En 2015, l’économie tchadienne a subi les conséquences des faibles cours internationaux du pétrole brut, d’où une croissance de -3 % en 2016. Afin de limiter les effets négatifs de la crise économique, l’État a adopté 16 réformes d’urgence en août 2016 ; il a notamment supprimé les bourses qui permettaient aux étudiants des zones rurales de poursuivre leurs études.
Dans les villes principales, comme N’Djamena, Sarh, Pala et Bongor, les mesures d’austérité imposées à la population ont déclenché des grèves sectorielles de grande ampleur contre la hausse du coût de la vie, notamment parmi les fonctionnaires, les étudiants et les groupes d’opposition.

Jusqu’en septembre 2017, plusieurs manifestations ont été interdites et d’autres, dont les organisateurs n’avaient pas demandé d’autorisation, ont été interrompues par les forces de sécurité. En avril 2017, deux membres d’Iyina, Nadjo Kaina et Bertrand Solloh, ont été détenus au secret pendant près de deux semaines et maltraités par l’Agence nationale de sécurité (ANS). Ils avaient été arrêtés et inculpés de conspiration et d’appel à un rassemblement non autorisé. Ils ont été condamnés à six mois d’emprisonnement avec sursis. Le 28 novembre 2017, les forces de sécurité ont empêché la tenue d’un concert organisé par Iyina pour sensibiliser aux valeurs du pays et dénoncer la mauvaise gouvernance. Des policiers et des gendarmes étaient postés tout autour du lieu de spectacle et bloquaient l’entrée au public.

Le 16 janvier 2018, les forces de sécurité ont utilisé du gaz lacrymogène pour disperser des étudiants qui manifestaient contre les nouveaux frais de scolarité, qui s’élevaient à 50 000 francs CFA d’Afrique centrale (environ 94 dollars des États-Unis). Le lendemain, des étudiants ont organisé une autre manifestation, qui a été dispersée de la même manière. Le 25 janvier 2018, une manifestation pacifique tenue à l’instigation de plusieurs organisations de la société civile contre le coût de la vie au Tchad, déjà élevé et qui ne cessait d’augmenter, a également fait l’objet d’une répression et d’un recours excessif à la force.

En décembre 2017, toujours dans le but de réduire les dépenses publiques, l’État a annoncé que les fonctionnaires connaîtraient une baisse de salaire allant jusqu’à 45 %. Le 29 janvier 2018, des syndicats ont lancé une grève générale des fonctionnaires à la suite de la diminution des salaires et de l’augmentation de l’impôt sur le revenu.

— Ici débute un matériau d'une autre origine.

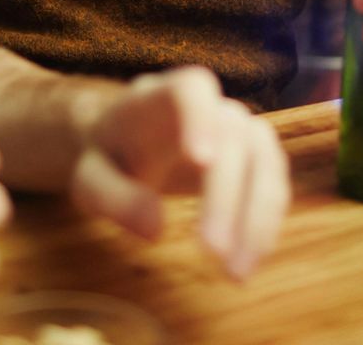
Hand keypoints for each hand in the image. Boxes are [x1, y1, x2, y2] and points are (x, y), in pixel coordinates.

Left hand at [69, 67, 289, 279]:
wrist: (131, 143)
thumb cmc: (111, 156)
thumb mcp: (90, 177)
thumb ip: (112, 196)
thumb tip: (154, 229)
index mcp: (163, 97)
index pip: (192, 88)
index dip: (201, 117)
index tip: (201, 161)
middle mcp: (213, 107)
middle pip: (234, 138)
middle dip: (226, 196)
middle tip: (211, 251)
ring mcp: (240, 130)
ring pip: (265, 160)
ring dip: (257, 216)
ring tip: (237, 272)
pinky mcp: (256, 159)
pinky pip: (273, 185)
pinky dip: (265, 224)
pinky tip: (248, 262)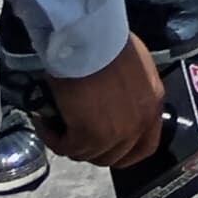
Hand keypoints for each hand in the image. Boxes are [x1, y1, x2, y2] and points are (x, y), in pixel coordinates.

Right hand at [33, 33, 167, 171]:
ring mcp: (115, 133)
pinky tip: (45, 121)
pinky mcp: (88, 136)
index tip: (109, 152)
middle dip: (91, 150)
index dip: (125, 155)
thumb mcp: (134, 69)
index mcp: (153, 105)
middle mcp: (139, 124)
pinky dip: (52, 138)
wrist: (91, 41)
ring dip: (69, 142)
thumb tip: (116, 105)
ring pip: (87, 155)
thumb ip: (132, 93)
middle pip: (113, 157)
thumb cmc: (109, 43)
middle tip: (73, 134)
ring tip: (56, 123)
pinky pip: (66, 148)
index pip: (146, 147)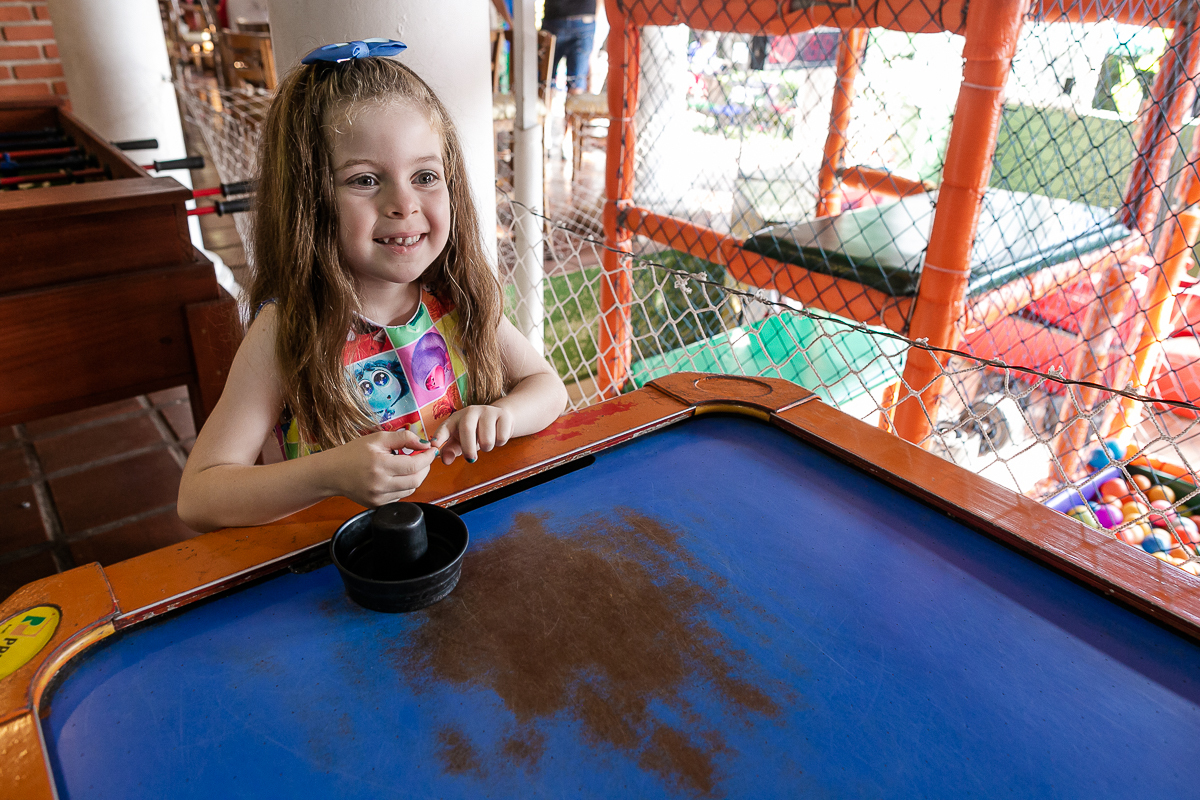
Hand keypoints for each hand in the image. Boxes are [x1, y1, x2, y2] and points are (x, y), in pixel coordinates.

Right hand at [323, 429, 439, 506]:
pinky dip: (404, 486)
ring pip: (411, 490)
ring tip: (408, 465)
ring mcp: (378, 498)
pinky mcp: (377, 505)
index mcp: (380, 465)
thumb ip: (404, 438)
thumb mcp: (378, 439)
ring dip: (415, 477)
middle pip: (417, 480)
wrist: (332, 472)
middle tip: (424, 458)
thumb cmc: (353, 453)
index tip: (432, 450)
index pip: (414, 465)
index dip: (428, 457)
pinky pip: (400, 496)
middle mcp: (379, 484)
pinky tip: (396, 476)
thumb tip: (425, 444)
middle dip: (425, 468)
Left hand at [432, 405, 514, 464]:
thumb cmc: (476, 432)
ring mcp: (487, 411)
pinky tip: (497, 436)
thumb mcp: (460, 441)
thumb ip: (451, 450)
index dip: (439, 436)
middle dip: (468, 448)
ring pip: (487, 438)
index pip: (445, 427)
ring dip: (486, 447)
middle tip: (470, 459)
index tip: (434, 445)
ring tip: (486, 443)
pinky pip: (501, 437)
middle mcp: (470, 412)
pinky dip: (499, 443)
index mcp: (456, 419)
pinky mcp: (503, 416)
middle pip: (467, 430)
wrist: (500, 417)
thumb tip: (445, 460)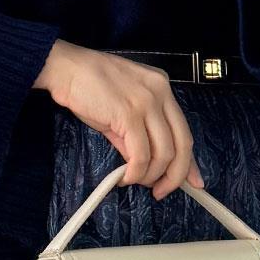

Le 6 février, le ministre de la Sécurité a menacé d’interdire toute organisation qui orchestrait des manifestations dans le pays. Deux jours plus tard, il a suspendu les activités de 10 partis d’opposition pour « trouble à l’ordre public » parce que ces formations avaient organisé une manifestation contre les mesures d’austérité qui avaient entraîné la hausse du coût de la vie.

Iyina est un mouvement de jeunesse qui regroupe des étudiants, des artistes et des jeunes militants en vue de sensibiliser la population aux questions de gouvernance et de démocratie.